I was astounded when I first clicked on his website. He’d posted a bunch of reviews from publications such as “Art Financier Gallery” and “Art New Veau Magazine.” The reviews use adjectives like “meaty,” “sublime,” “protruding color,” and “vital.” They describe the works as speaking “to the depths of the human soul and spirit” and universally claim that we’re just lucky he’s alive on earth to give us such beauty. I’m paraphrasing, but I’m not exaggerating. I thought, wow, this guy must be really good and famous.
He’s not. Go ahead: Google those two publications I mentioned. I don’t think they exist, but it doesn’t matter.
Fake reviews? Fine. He also has a “Legal” section that states he gets to interview any potential buyers to ensure that he approves of them owning his work, that his work will be kept in pristine condition, out of direct sunlight, and that they cannot sell it for seven years. If they try, hellfire will rain down in the form of a thousand lawyers. I exaggerate, but not much. It’s positioned as an adoption process, not an art sale.
His biography picture is a flash-in-a-mirror type of picture that might befit certain other areas of Craigslist. The photographs of his work are terrible. The work, itself? He has such sincere conviction, much like my son (and the quality of their art?
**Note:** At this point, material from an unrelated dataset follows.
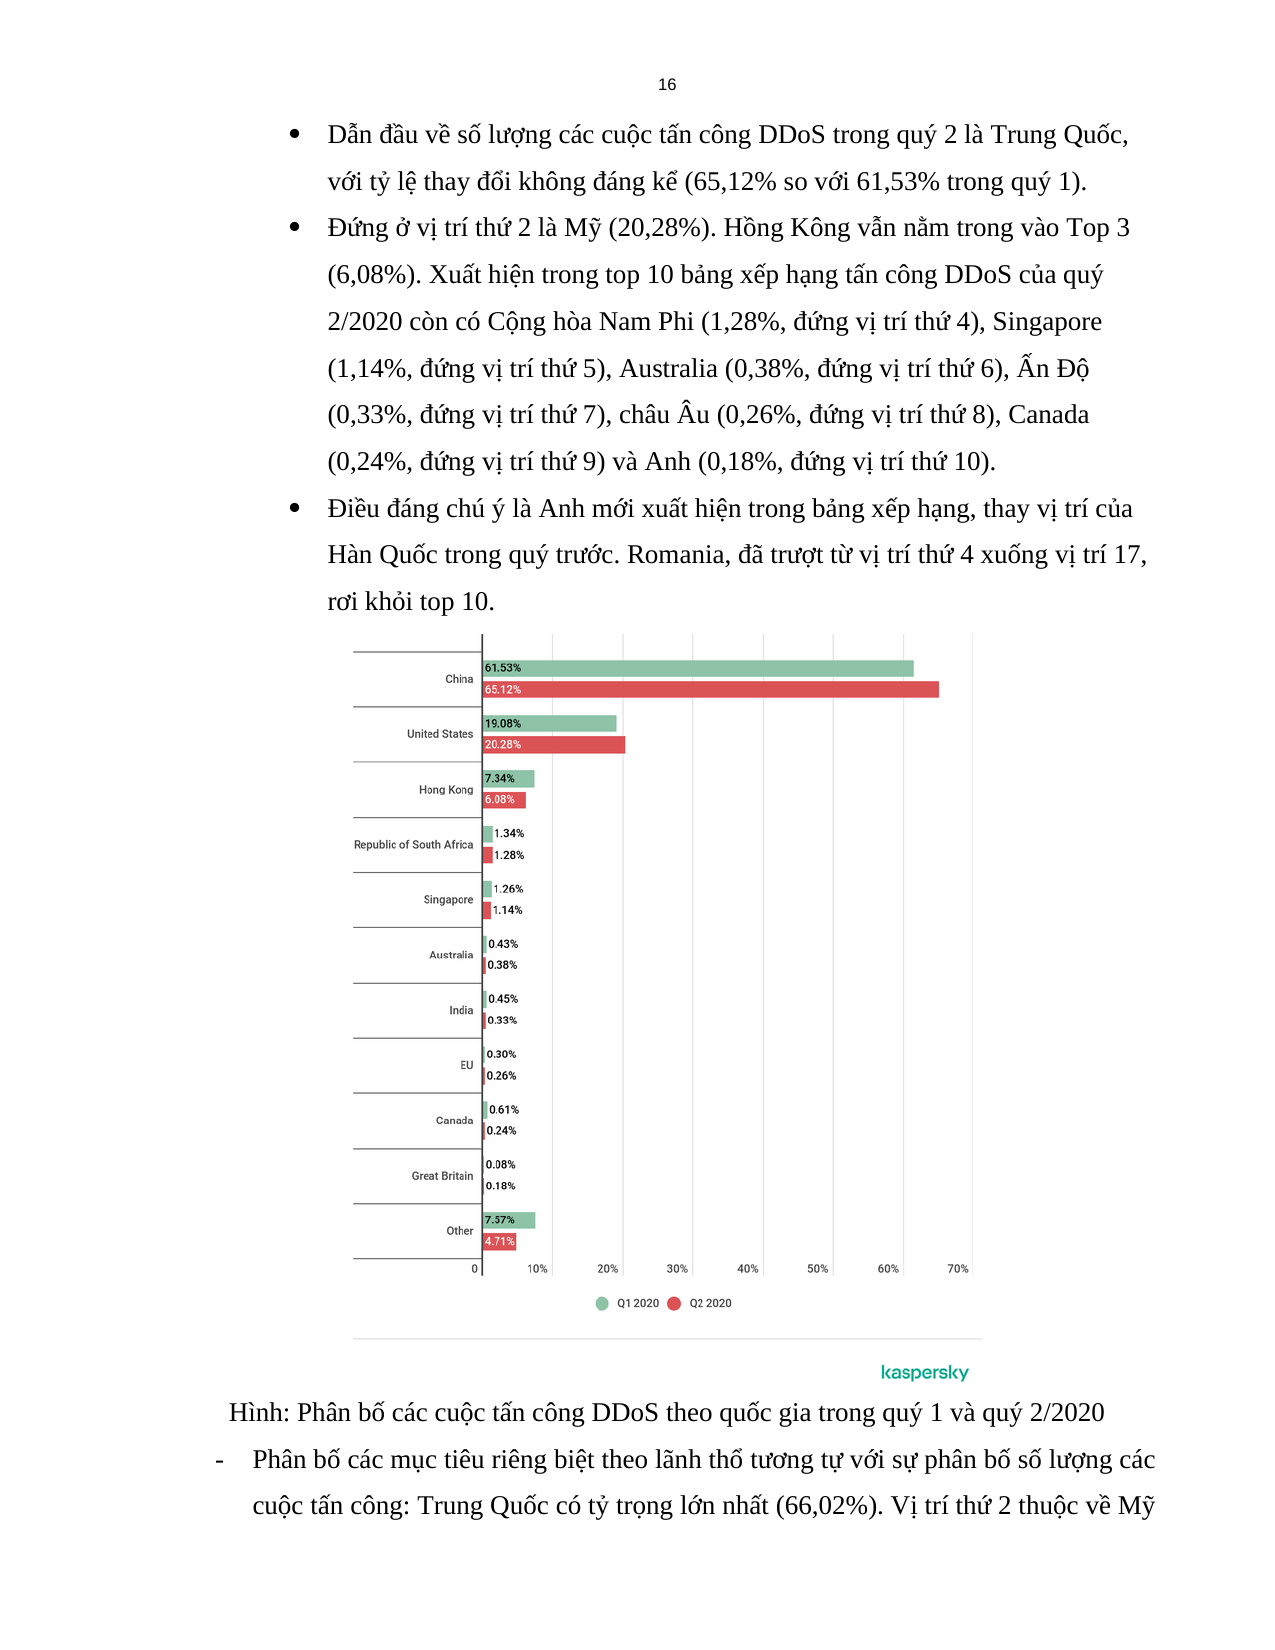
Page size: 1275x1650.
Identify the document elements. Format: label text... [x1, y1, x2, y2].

picture [327, 631, 1007, 1382]
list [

Similar. That’s all I’m gonna say) that it makes me step back and go: not bad. I wouldn’t go as far to say opposite of bad, but not bad.
Without getting into metaphysics or Tony Robbins or Jungian definitions of the self, I can only say that whether it’s the Craigslist guy or my 8 year old son: beauty and art are not just in the eye of the beholder but the voice of the creator as well.
I’m not sure whether there’s a point, a hinge, a fulcrum, where suddenly we drop that confidence and tell ourselves, “Oh, who the hell was I fooling?” I don’t know if it’s a matter of “settling” or – worse yet! – growing up.
All I know is I wish I’d held on to that eight-year-old confidence. So my conclusion is simply: don’t be afraid. Be eight. Create.